Помилование | страница 43
Возле хутора Чернявка сержант Зух как-то упустил из виду крутой поворот. Заметив, резко переложил рычаг, но было поздно. Левый бок транспортера зацепил стенку скосившейся глинобитной лачужки возле обочины. Фыркнув, взметнулось облако пыли, с истошным кудахтаньем вылетели оттуда разбуженные три курицы. Зух, остановив машину, спрыгнул на землю. Пролез через пролом в стене, осмотрел лачужку. Кроме тех трех кур, никакая другая живая душа вести не подавала. Да и куры улизнули в крапиву.
Шагах в пятнадцати — двадцати отсюда внутри ограды стоял довольно большой дом. В доме тоже ни огня, ни звука. «Э, не бог весть какая беда, война как-никак… — стал успокаивать себя сержант. — Трем курам сон потревожил. А лачужку починить — глины полон овраг». Подумал так Любомир Зух и отправился дальше. Пегую козу, что лежала в дальнем углу и лениво жевала жвачку, он не заметил. И та знать о себе не дала.
А дом за оградой не был пуст и безжизнен, как показалось Зуху. Кто-то один сначала осторожно подошел к окну, высматривал, что там, на улице, когда же машина тронулась, он вышел к жердяным воротам, постоял, вытянувшись длинным телом, но на улицу выходить не стал, лег грудью на верхнюю жердь и смотрел вслед бронетранспортеру. Дорога вся лежала на виду.
Это был Ефимий Лукич Буренкин, мужик крепко за шестьдесят, известный в округе печник и жестянщик. И так же известен был он в округе своей прижимистостью. Чужого не возьмет, однако и своего, хоть сдохнет, а не даст — вот таков Ефимий Лукич, скуп, а не жаден. И упрямства хватает. Из-за этого своего упрямства он и перед немцами не трусил, наши вернулись — и перед нашими особенно не суетился, тело свое, длинное, узкое, как вечерняя тень, ни перед кем не гнул. Единственного сына Ефимия Лукича в первые же дни войны призвали в армию. Пришли откуда-то из-под Казани два письма, и больше вестей не было. Да и какие вести — сколько времени между ними стоял враг. Может, сын и живой еще.

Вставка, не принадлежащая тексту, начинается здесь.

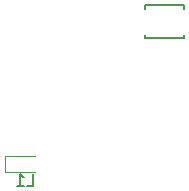
<source format=gbr>
G04 #@! TF.GenerationSoftware,KiCad,Pcbnew,(6.0.0-rc1-dev-1469-g932b9a334)*
G04 #@! TF.CreationDate,2019-09-07T17:34:56-07:00
G04 #@! TF.ProjectId,Laptreus-v2,4c617074-7265-4757-932d-76322e6b6963,rev?*
G04 #@! TF.SameCoordinates,Original*
G04 #@! TF.FileFunction,Legend,Bot*
G04 #@! TF.FilePolarity,Positive*
%FSLAX46Y46*%
G04 Gerber Fmt 4.6, Leading zero omitted, Abs format (unit mm)*
G04 Created by KiCad (PCBNEW (6.0.0-rc1-dev-1469-g932b9a334)) date Saturday, September 07, 2019 at 05:34:56 PM*
%MOMM*%
%LPD*%
G04 APERTURE LIST*
%ADD10C,0.120000*%
%ADD11C,0.150000*%
G04 APERTURE END LIST*
D10*
G04 #@! TO.C,L1*
X219514170Y-93085103D02*
X221999170Y-93085103D01*
X219514170Y-94455103D02*
X219514170Y-93085103D01*
X221999170Y-94455103D02*
X219514170Y-94455103D01*
D11*
G04 #@! TO.C,SW_RESET1*
X231349647Y-80345052D02*
X231349647Y-80645052D01*
X234649647Y-80345052D02*
X231349647Y-80345052D01*
X234649647Y-80645052D02*
X234649647Y-80345052D01*
X231349647Y-83145052D02*
X231349647Y-82845052D01*
X234649647Y-83145052D02*
X231349647Y-83145052D01*
X234649647Y-82845052D02*
X234649647Y-83145052D01*
G04 #@! TO.C,L1*
X221365836Y-95602483D02*
X221842027Y-95602483D01*
X221842027Y-94602483D01*
X220508693Y-95602483D02*
X221080122Y-95602483D01*
X220794408Y-95602483D02*
X220794408Y-94602483D01*
X220889646Y-94745341D01*
X220984884Y-94840579D01*
X221080122Y-94888198D01*
G04 #@! TD*
M02*

</source>
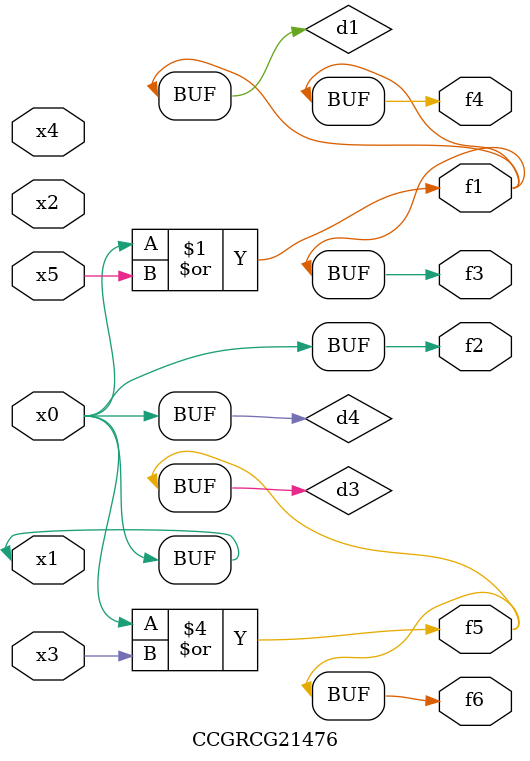
<source format=v>
module CCGRCG21476(
	input x0, x1, x2, x3, x4, x5,
	output f1, f2, f3, f4, f5, f6
);

	wire d1, d2, d3, d4;

	or (d1, x0, x5);
	xnor (d2, x1, x4);
	or (d3, x0, x3);
	buf (d4, x0, x1);
	assign f1 = d1;
	assign f2 = d4;
	assign f3 = d1;
	assign f4 = d1;
	assign f5 = d3;
	assign f6 = d3;
endmodule

</source>
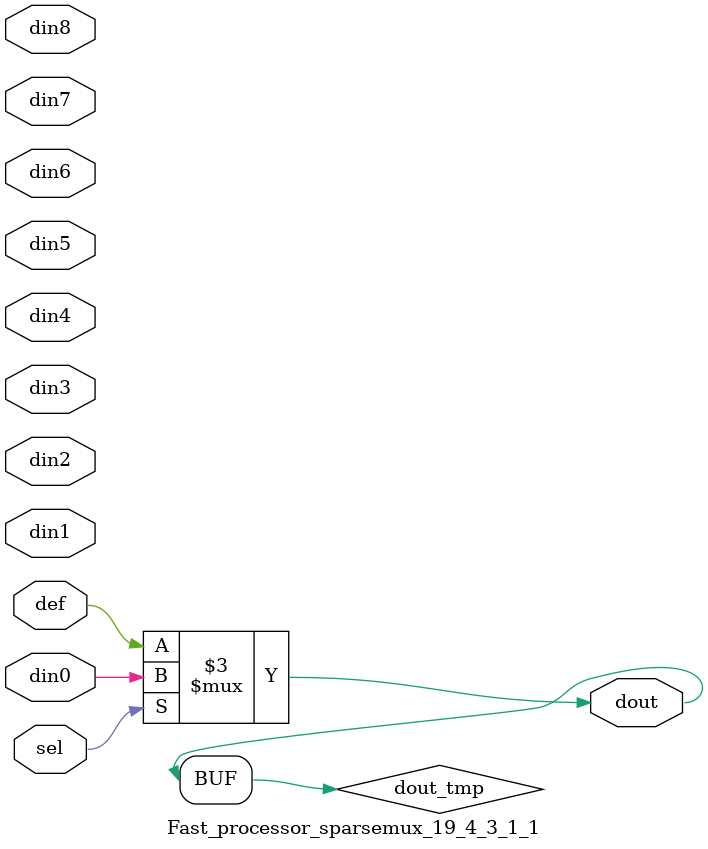
<source format=v>
`timescale 1ns / 1ps

module Fast_processor_sparsemux_19_4_3_1_1 (din0,din1,din2,din3,din4,din5,din6,din7,din8,def,sel,dout);

parameter din0_WIDTH = 1;

parameter din1_WIDTH = 1;

parameter din2_WIDTH = 1;

parameter din3_WIDTH = 1;

parameter din4_WIDTH = 1;

parameter din5_WIDTH = 1;

parameter din6_WIDTH = 1;

parameter din7_WIDTH = 1;

parameter din8_WIDTH = 1;

parameter def_WIDTH = 1;
parameter sel_WIDTH = 1;
parameter dout_WIDTH = 1;

parameter [sel_WIDTH-1:0] CASE0 = 1;

parameter [sel_WIDTH-1:0] CASE1 = 1;

parameter [sel_WIDTH-1:0] CASE2 = 1;

parameter [sel_WIDTH-1:0] CASE3 = 1;

parameter [sel_WIDTH-1:0] CASE4 = 1;

parameter [sel_WIDTH-1:0] CASE5 = 1;

parameter [sel_WIDTH-1:0] CASE6 = 1;

parameter [sel_WIDTH-1:0] CASE7 = 1;

parameter [sel_WIDTH-1:0] CASE8 = 1;

parameter ID = 1;
parameter NUM_STAGE = 1;



input [din0_WIDTH-1:0] din0;

input [din1_WIDTH-1:0] din1;

input [din2_WIDTH-1:0] din2;

input [din3_WIDTH-1:0] din3;

input [din4_WIDTH-1:0] din4;

input [din5_WIDTH-1:0] din5;

input [din6_WIDTH-1:0] din6;

input [din7_WIDTH-1:0] din7;

input [din8_WIDTH-1:0] din8;

input [def_WIDTH-1:0] def;
input [sel_WIDTH-1:0] sel;

output [dout_WIDTH-1:0] dout;



reg [dout_WIDTH-1:0] dout_tmp;

always @ (*) begin
case (sel)
    
    CASE0 : dout_tmp = din0;
    
    CASE1 : dout_tmp = din1;
    
    CASE2 : dout_tmp = din2;
    
    CASE3 : dout_tmp = din3;
    
    CASE4 : dout_tmp = din4;
    
    CASE5 : dout_tmp = din5;
    
    CASE6 : dout_tmp = din6;
    
    CASE7 : dout_tmp = din7;
    
    CASE8 : dout_tmp = din8;
    
    default : dout_tmp = def;
endcase
end


assign dout = dout_tmp;



endmodule

</source>
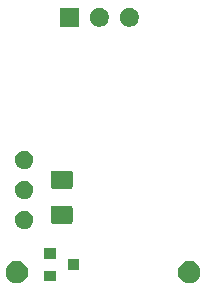
<source format=gbr>
G04 #@! TF.GenerationSoftware,KiCad,Pcbnew,(5.1.5)-1*
G04 #@! TF.CreationDate,2021-04-01T17:00:37+02:00*
G04 #@! TF.ProjectId,KonstantStromQuelle,4b6f6e73-7461-46e7-9453-74726f6d5175,rev?*
G04 #@! TF.SameCoordinates,Original*
G04 #@! TF.FileFunction,Soldermask,Bot*
G04 #@! TF.FilePolarity,Negative*
%FSLAX46Y46*%
G04 Gerber Fmt 4.6, Leading zero omitted, Abs format (unit mm)*
G04 Created by KiCad (PCBNEW (5.1.5)-1) date 2021-04-01 17:00:37*
%MOMM*%
%LPD*%
G04 APERTURE LIST*
%ADD10C,0.100000*%
G04 APERTURE END LIST*
D10*
G36*
X121562395Y-80365546D02*
G01*
X121735466Y-80437234D01*
X121735467Y-80437235D01*
X121891227Y-80541310D01*
X122023690Y-80673773D01*
X122023691Y-80673775D01*
X122127766Y-80829534D01*
X122199454Y-81002605D01*
X122236000Y-81186333D01*
X122236000Y-81373667D01*
X122199454Y-81557395D01*
X122127766Y-81730466D01*
X122127765Y-81730467D01*
X122023690Y-81886227D01*
X121891227Y-82018690D01*
X121850354Y-82046000D01*
X121735466Y-82122766D01*
X121562395Y-82194454D01*
X121378667Y-82231000D01*
X121191333Y-82231000D01*
X121007605Y-82194454D01*
X120834534Y-82122766D01*
X120719646Y-82046000D01*
X120678773Y-82018690D01*
X120546310Y-81886227D01*
X120442235Y-81730467D01*
X120442234Y-81730466D01*
X120370546Y-81557395D01*
X120334000Y-81373667D01*
X120334000Y-81186333D01*
X120370546Y-81002605D01*
X120442234Y-80829534D01*
X120546309Y-80673775D01*
X120546310Y-80673773D01*
X120678773Y-80541310D01*
X120834533Y-80437235D01*
X120834534Y-80437234D01*
X121007605Y-80365546D01*
X121191333Y-80329000D01*
X121378667Y-80329000D01*
X121562395Y-80365546D01*
G37*
G36*
X136167395Y-80365546D02*
G01*
X136340466Y-80437234D01*
X136340467Y-80437235D01*
X136496227Y-80541310D01*
X136628690Y-80673773D01*
X136628691Y-80673775D01*
X136732766Y-80829534D01*
X136804454Y-81002605D01*
X136841000Y-81186333D01*
X136841000Y-81373667D01*
X136804454Y-81557395D01*
X136732766Y-81730466D01*
X136732765Y-81730467D01*
X136628690Y-81886227D01*
X136496227Y-82018690D01*
X136455354Y-82046000D01*
X136340466Y-82122766D01*
X136167395Y-82194454D01*
X135983667Y-82231000D01*
X135796333Y-82231000D01*
X135612605Y-82194454D01*
X135439534Y-82122766D01*
X135324646Y-82046000D01*
X135283773Y-82018690D01*
X135151310Y-81886227D01*
X135047235Y-81730467D01*
X135047234Y-81730466D01*
X134975546Y-81557395D01*
X134939000Y-81373667D01*
X134939000Y-81186333D01*
X134975546Y-81002605D01*
X135047234Y-80829534D01*
X135151309Y-80673775D01*
X135151310Y-80673773D01*
X135283773Y-80541310D01*
X135439533Y-80437235D01*
X135439534Y-80437234D01*
X135612605Y-80365546D01*
X135796333Y-80329000D01*
X135983667Y-80329000D01*
X136167395Y-80365546D01*
G37*
G36*
X124596000Y-82046000D02*
G01*
X123594000Y-82046000D01*
X123594000Y-81144000D01*
X124596000Y-81144000D01*
X124596000Y-82046000D01*
G37*
G36*
X126596000Y-81096000D02*
G01*
X125594000Y-81096000D01*
X125594000Y-80194000D01*
X126596000Y-80194000D01*
X126596000Y-81096000D01*
G37*
G36*
X124596000Y-80146000D02*
G01*
X123594000Y-80146000D01*
X123594000Y-79244000D01*
X124596000Y-79244000D01*
X124596000Y-80146000D01*
G37*
G36*
X122045589Y-76073876D02*
G01*
X122144893Y-76093629D01*
X122285206Y-76151748D01*
X122411484Y-76236125D01*
X122518875Y-76343516D01*
X122603252Y-76469794D01*
X122661371Y-76610107D01*
X122691000Y-76759063D01*
X122691000Y-76910937D01*
X122661371Y-77059893D01*
X122603252Y-77200206D01*
X122518875Y-77326484D01*
X122411484Y-77433875D01*
X122285206Y-77518252D01*
X122144893Y-77576371D01*
X122045589Y-77596124D01*
X121995938Y-77606000D01*
X121844062Y-77606000D01*
X121794411Y-77596124D01*
X121695107Y-77576371D01*
X121554794Y-77518252D01*
X121428516Y-77433875D01*
X121321125Y-77326484D01*
X121236748Y-77200206D01*
X121178629Y-77059893D01*
X121149000Y-76910937D01*
X121149000Y-76759063D01*
X121178629Y-76610107D01*
X121236748Y-76469794D01*
X121321125Y-76343516D01*
X121428516Y-76236125D01*
X121554794Y-76151748D01*
X121695107Y-76093629D01*
X121794411Y-76073876D01*
X121844062Y-76064000D01*
X121995938Y-76064000D01*
X122045589Y-76073876D01*
G37*
G36*
X125870562Y-75658181D02*
G01*
X125905481Y-75668774D01*
X125937663Y-75685976D01*
X125965873Y-75709127D01*
X125989024Y-75737337D01*
X126006226Y-75769519D01*
X126016819Y-75804438D01*
X126021000Y-75846895D01*
X126021000Y-76988105D01*
X126016819Y-77030562D01*
X126006226Y-77065481D01*
X125989024Y-77097663D01*
X125965873Y-77125873D01*
X125937663Y-77149024D01*
X125905481Y-77166226D01*
X125870562Y-77176819D01*
X125828105Y-77181000D01*
X124361895Y-77181000D01*
X124319438Y-77176819D01*
X124284519Y-77166226D01*
X124252337Y-77149024D01*
X124224127Y-77125873D01*
X124200976Y-77097663D01*
X124183774Y-77065481D01*
X124173181Y-77030562D01*
X124169000Y-76988105D01*
X124169000Y-75846895D01*
X124173181Y-75804438D01*
X124183774Y-75769519D01*
X124200976Y-75737337D01*
X124224127Y-75709127D01*
X124252337Y-75685976D01*
X124284519Y-75668774D01*
X124319438Y-75658181D01*
X124361895Y-75654000D01*
X125828105Y-75654000D01*
X125870562Y-75658181D01*
G37*
G36*
X122045589Y-73533876D02*
G01*
X122144893Y-73553629D01*
X122285206Y-73611748D01*
X122411484Y-73696125D01*
X122518875Y-73803516D01*
X122603252Y-73929794D01*
X122661371Y-74070107D01*
X122691000Y-74219063D01*
X122691000Y-74370937D01*
X122661371Y-74519893D01*
X122603252Y-74660206D01*
X122518875Y-74786484D01*
X122411484Y-74893875D01*
X122285206Y-74978252D01*
X122144893Y-75036371D01*
X122045589Y-75056124D01*
X121995938Y-75066000D01*
X121844062Y-75066000D01*
X121794411Y-75056124D01*
X121695107Y-75036371D01*
X121554794Y-74978252D01*
X121428516Y-74893875D01*
X121321125Y-74786484D01*
X121236748Y-74660206D01*
X121178629Y-74519893D01*
X121149000Y-74370937D01*
X121149000Y-74219063D01*
X121178629Y-74070107D01*
X121236748Y-73929794D01*
X121321125Y-73803516D01*
X121428516Y-73696125D01*
X121554794Y-73611748D01*
X121695107Y-73553629D01*
X121794411Y-73533876D01*
X121844062Y-73524000D01*
X121995938Y-73524000D01*
X122045589Y-73533876D01*
G37*
G36*
X125870562Y-72683181D02*
G01*
X125905481Y-72693774D01*
X125937663Y-72710976D01*
X125965873Y-72734127D01*
X125989024Y-72762337D01*
X126006226Y-72794519D01*
X126016819Y-72829438D01*
X126021000Y-72871895D01*
X126021000Y-74013105D01*
X126016819Y-74055562D01*
X126006226Y-74090481D01*
X125989024Y-74122663D01*
X125965873Y-74150873D01*
X125937663Y-74174024D01*
X125905481Y-74191226D01*
X125870562Y-74201819D01*
X125828105Y-74206000D01*
X124361895Y-74206000D01*
X124319438Y-74201819D01*
X124284519Y-74191226D01*
X124252337Y-74174024D01*
X124224127Y-74150873D01*
X124200976Y-74122663D01*
X124183774Y-74090481D01*
X124173181Y-74055562D01*
X124169000Y-74013105D01*
X124169000Y-72871895D01*
X124173181Y-72829438D01*
X124183774Y-72794519D01*
X124200976Y-72762337D01*
X124224127Y-72734127D01*
X124252337Y-72710976D01*
X124284519Y-72693774D01*
X124319438Y-72683181D01*
X124361895Y-72679000D01*
X125828105Y-72679000D01*
X125870562Y-72683181D01*
G37*
G36*
X122045589Y-70993876D02*
G01*
X122144893Y-71013629D01*
X122285206Y-71071748D01*
X122411484Y-71156125D01*
X122518875Y-71263516D01*
X122603252Y-71389794D01*
X122661371Y-71530107D01*
X122691000Y-71679063D01*
X122691000Y-71830937D01*
X122661371Y-71979893D01*
X122603252Y-72120206D01*
X122518875Y-72246484D01*
X122411484Y-72353875D01*
X122285206Y-72438252D01*
X122144893Y-72496371D01*
X122045589Y-72516124D01*
X121995938Y-72526000D01*
X121844062Y-72526000D01*
X121794411Y-72516124D01*
X121695107Y-72496371D01*
X121554794Y-72438252D01*
X121428516Y-72353875D01*
X121321125Y-72246484D01*
X121236748Y-72120206D01*
X121178629Y-71979893D01*
X121149000Y-71830937D01*
X121149000Y-71679063D01*
X121178629Y-71530107D01*
X121236748Y-71389794D01*
X121321125Y-71263516D01*
X121428516Y-71156125D01*
X121554794Y-71071748D01*
X121695107Y-71013629D01*
X121794411Y-70993876D01*
X121844062Y-70984000D01*
X121995938Y-70984000D01*
X122045589Y-70993876D01*
G37*
G36*
X126531000Y-60491000D02*
G01*
X124929000Y-60491000D01*
X124929000Y-58889000D01*
X126531000Y-58889000D01*
X126531000Y-60491000D01*
G37*
G36*
X131043642Y-58919781D02*
G01*
X131189414Y-58980162D01*
X131189416Y-58980163D01*
X131320608Y-59067822D01*
X131432178Y-59179392D01*
X131519837Y-59310584D01*
X131519838Y-59310586D01*
X131580219Y-59456358D01*
X131611000Y-59611107D01*
X131611000Y-59768893D01*
X131580219Y-59923642D01*
X131519838Y-60069414D01*
X131519837Y-60069416D01*
X131432178Y-60200608D01*
X131320608Y-60312178D01*
X131189416Y-60399837D01*
X131189415Y-60399838D01*
X131189414Y-60399838D01*
X131043642Y-60460219D01*
X130888893Y-60491000D01*
X130731107Y-60491000D01*
X130576358Y-60460219D01*
X130430586Y-60399838D01*
X130430585Y-60399838D01*
X130430584Y-60399837D01*
X130299392Y-60312178D01*
X130187822Y-60200608D01*
X130100163Y-60069416D01*
X130100162Y-60069414D01*
X130039781Y-59923642D01*
X130009000Y-59768893D01*
X130009000Y-59611107D01*
X130039781Y-59456358D01*
X130100162Y-59310586D01*
X130100163Y-59310584D01*
X130187822Y-59179392D01*
X130299392Y-59067822D01*
X130430584Y-58980163D01*
X130430586Y-58980162D01*
X130576358Y-58919781D01*
X130731107Y-58889000D01*
X130888893Y-58889000D01*
X131043642Y-58919781D01*
G37*
G36*
X128503642Y-58919781D02*
G01*
X128649414Y-58980162D01*
X128649416Y-58980163D01*
X128780608Y-59067822D01*
X128892178Y-59179392D01*
X128979837Y-59310584D01*
X128979838Y-59310586D01*
X129040219Y-59456358D01*
X129071000Y-59611107D01*
X129071000Y-59768893D01*
X129040219Y-59923642D01*
X128979838Y-60069414D01*
X128979837Y-60069416D01*
X128892178Y-60200608D01*
X128780608Y-60312178D01*
X128649416Y-60399837D01*
X128649415Y-60399838D01*
X128649414Y-60399838D01*
X128503642Y-60460219D01*
X128348893Y-60491000D01*
X128191107Y-60491000D01*
X128036358Y-60460219D01*
X127890586Y-60399838D01*
X127890585Y-60399838D01*
X127890584Y-60399837D01*
X127759392Y-60312178D01*
X127647822Y-60200608D01*
X127560163Y-60069416D01*
X127560162Y-60069414D01*
X127499781Y-59923642D01*
X127469000Y-59768893D01*
X127469000Y-59611107D01*
X127499781Y-59456358D01*
X127560162Y-59310586D01*
X127560163Y-59310584D01*
X127647822Y-59179392D01*
X127759392Y-59067822D01*
X127890584Y-58980163D01*
X127890586Y-58980162D01*
X128036358Y-58919781D01*
X128191107Y-58889000D01*
X128348893Y-58889000D01*
X128503642Y-58919781D01*
G37*
M02*

</source>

Сноха — кроткая Фрося — прошлой осенью, когда на дальнем поле всем хутором молотили для немца хлеб, однажды ночью сошлась с немецким солдатом и, не вынеся позора, на рассвете повесилась на суку одинокого дуба на меже. Ни обвинить, ни осудить ее никто не успел. Сама себя обвинила, осудила, и сама себе эту казнь назначила. На руках у дедушки остались восьмилетний внук Васютка и внучка Маринка, пяти лет. Старуха у Ефимия Лукича умерла еще четырьмя годами раньше.
Ефимий Лукич подошел к совсем уже покосившейся лачужке. Не успел и коснуться ее, как остальные три чудом еще державшиеся стены рухнули разом. Пегая коза промекала коротко и затихла. Последней ее жалобы хозяин и не расслышал. «Чтоб тебя, окаянного!» — обругал кого-то Ефимий Лукич. Потом принялся рассуждать. «Без причины не то что сарай, а даже галочье гнездо разорять нельзя. Прежде чем разрушить, кто-то ведь строил его. Кто сломал, пусть и ответит. По всей строгости закона». Тут он вспомнил про пегую козу. «Коза! Эй, коза' Козочка'» — позвал он. Ответа не было. «Бродит, должно быть, где-то», — решил Ефимий Лукич, пошел домой и лег спать. Только рассвело, не вытерпел, снова пошел к сарайчику. Из-под кучи глинобитных обломков торчала одна пегая нога. Из четырех кур на глазах было только две. Большая беда пришла в дом Ефимия Лукича.